_PROBLEM REQUIREMENTS_
Transcribe the data below verbatim from the line with "(gr_circle (center 152.490931 106.49746) (end 156.290931" to the line with "(gr_circle (center 152.5 70) (end 154.3". Include both of those lines.

_EXCERPTED RECORDS_

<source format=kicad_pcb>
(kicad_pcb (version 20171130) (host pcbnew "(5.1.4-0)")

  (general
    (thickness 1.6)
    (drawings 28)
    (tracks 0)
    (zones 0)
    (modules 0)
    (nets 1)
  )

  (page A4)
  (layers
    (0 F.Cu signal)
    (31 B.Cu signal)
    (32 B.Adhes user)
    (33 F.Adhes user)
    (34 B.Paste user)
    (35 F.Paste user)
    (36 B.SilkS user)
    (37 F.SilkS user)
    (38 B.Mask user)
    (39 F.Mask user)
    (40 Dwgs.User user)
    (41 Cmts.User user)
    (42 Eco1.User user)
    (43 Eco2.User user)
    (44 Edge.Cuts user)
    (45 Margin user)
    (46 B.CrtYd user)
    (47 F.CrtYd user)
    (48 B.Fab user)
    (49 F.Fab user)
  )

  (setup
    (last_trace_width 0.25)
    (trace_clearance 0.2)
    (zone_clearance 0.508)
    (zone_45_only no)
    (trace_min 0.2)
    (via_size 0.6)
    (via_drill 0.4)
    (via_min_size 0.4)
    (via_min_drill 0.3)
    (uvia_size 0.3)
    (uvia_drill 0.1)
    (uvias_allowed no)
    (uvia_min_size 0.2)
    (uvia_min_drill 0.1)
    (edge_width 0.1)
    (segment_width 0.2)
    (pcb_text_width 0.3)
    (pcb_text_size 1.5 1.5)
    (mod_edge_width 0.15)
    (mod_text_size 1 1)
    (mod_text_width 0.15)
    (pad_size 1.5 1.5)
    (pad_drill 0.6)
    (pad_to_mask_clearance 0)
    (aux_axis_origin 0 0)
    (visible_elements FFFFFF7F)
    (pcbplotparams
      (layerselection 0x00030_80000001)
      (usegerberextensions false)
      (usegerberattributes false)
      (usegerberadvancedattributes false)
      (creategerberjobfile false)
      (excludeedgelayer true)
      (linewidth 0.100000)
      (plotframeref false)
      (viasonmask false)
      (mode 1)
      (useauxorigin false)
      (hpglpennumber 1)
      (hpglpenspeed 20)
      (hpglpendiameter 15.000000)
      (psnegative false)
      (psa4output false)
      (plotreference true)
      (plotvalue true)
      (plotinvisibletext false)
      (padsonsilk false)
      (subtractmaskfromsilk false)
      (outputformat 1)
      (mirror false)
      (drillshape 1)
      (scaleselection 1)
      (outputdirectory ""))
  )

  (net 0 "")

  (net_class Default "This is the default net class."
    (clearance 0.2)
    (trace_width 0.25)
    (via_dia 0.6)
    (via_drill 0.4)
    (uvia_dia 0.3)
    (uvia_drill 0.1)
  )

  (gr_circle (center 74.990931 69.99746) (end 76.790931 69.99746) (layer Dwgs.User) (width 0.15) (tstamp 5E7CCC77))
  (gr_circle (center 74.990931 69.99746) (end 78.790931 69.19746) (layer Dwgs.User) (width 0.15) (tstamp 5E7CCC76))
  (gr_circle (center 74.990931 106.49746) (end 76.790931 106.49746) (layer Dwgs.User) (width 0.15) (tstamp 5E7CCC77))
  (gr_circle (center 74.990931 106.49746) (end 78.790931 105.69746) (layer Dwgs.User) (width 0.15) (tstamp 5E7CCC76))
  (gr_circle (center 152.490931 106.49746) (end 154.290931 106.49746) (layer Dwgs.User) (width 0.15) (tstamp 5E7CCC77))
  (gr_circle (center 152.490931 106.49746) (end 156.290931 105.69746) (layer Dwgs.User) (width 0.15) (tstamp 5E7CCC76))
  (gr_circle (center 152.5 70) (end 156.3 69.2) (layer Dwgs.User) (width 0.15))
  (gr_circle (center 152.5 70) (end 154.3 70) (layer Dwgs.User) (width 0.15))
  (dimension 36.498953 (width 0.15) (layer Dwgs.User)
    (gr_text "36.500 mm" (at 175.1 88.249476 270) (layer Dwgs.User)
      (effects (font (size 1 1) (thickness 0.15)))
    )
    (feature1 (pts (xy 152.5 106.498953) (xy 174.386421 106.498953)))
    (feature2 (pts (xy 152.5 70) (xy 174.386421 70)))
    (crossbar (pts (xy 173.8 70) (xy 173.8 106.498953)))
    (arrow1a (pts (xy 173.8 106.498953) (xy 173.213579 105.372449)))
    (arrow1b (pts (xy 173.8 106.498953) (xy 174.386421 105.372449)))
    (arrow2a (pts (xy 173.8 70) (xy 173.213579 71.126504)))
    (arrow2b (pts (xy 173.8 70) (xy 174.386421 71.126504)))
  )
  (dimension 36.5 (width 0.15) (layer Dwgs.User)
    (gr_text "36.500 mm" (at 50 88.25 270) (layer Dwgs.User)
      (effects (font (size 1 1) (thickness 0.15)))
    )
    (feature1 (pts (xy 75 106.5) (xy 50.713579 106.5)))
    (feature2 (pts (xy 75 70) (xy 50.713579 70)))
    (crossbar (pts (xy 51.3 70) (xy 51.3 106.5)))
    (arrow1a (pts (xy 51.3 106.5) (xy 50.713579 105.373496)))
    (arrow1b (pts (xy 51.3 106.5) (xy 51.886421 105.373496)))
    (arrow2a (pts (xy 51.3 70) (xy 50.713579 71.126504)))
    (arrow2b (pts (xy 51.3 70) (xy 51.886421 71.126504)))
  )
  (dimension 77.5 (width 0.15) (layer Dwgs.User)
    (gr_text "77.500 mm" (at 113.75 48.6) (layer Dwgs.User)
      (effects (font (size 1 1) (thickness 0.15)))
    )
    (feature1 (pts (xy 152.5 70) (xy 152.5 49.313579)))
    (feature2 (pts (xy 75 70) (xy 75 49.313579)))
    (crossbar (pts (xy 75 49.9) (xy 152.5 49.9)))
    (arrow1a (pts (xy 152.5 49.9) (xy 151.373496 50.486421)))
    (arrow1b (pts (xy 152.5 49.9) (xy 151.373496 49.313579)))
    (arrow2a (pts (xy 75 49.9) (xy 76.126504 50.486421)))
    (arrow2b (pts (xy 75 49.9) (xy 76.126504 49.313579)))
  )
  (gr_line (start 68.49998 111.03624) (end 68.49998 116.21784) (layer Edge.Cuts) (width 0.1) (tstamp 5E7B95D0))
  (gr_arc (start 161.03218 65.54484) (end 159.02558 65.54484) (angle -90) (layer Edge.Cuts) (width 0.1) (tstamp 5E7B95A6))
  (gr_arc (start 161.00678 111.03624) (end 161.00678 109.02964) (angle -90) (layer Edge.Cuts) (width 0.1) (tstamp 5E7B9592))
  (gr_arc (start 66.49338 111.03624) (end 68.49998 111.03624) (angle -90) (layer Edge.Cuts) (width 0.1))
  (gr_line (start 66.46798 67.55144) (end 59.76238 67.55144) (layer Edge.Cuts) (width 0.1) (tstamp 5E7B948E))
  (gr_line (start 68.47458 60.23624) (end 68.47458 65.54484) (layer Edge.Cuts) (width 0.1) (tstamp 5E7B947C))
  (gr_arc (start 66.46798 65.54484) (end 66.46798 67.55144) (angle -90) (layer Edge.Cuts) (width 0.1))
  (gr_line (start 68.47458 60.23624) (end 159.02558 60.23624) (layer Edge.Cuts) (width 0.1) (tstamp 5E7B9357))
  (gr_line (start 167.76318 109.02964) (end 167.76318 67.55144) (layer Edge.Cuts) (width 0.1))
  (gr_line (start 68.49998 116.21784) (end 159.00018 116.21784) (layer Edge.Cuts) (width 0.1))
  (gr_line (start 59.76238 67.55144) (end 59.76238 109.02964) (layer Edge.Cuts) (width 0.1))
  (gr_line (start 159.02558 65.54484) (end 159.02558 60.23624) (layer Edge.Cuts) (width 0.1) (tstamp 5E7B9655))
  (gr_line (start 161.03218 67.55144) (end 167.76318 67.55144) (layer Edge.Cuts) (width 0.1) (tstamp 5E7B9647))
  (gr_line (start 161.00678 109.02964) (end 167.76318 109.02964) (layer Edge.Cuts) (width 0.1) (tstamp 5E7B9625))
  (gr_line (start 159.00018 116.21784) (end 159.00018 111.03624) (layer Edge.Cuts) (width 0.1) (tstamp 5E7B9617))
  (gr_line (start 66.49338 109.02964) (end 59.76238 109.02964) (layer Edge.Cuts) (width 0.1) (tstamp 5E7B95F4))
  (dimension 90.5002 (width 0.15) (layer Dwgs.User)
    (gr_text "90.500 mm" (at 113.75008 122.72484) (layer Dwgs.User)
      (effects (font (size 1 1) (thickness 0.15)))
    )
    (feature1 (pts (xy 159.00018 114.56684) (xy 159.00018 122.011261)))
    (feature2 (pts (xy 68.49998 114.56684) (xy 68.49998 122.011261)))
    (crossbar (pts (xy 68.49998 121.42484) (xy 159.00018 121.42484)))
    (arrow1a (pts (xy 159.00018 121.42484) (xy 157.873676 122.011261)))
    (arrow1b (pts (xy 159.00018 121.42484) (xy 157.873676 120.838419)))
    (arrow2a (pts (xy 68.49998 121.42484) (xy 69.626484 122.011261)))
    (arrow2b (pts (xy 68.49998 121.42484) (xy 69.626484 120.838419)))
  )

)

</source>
==
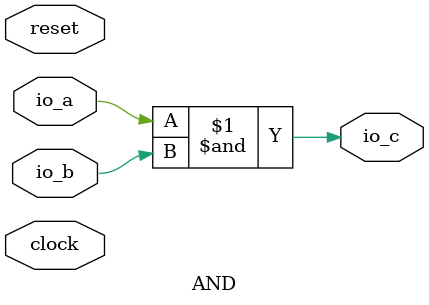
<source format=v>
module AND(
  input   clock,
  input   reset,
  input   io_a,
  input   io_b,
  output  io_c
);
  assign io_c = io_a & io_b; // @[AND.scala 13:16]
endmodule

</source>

_WRITTEN ANSWER_
  (gr_circle (center 152.490931 106.49746) (end 156.290931 105.69746) (layer Dwgs.User) (width 0.15) (tstamp 5E7CCC76))
  (gr_circle (center 152.5 70) (end 156.3 69.2) (layer Dwgs.User) (width 0.15))
  (gr_circle (center 152.5 70) (end 154.3 70) (layer Dwgs.User) (width 0.15))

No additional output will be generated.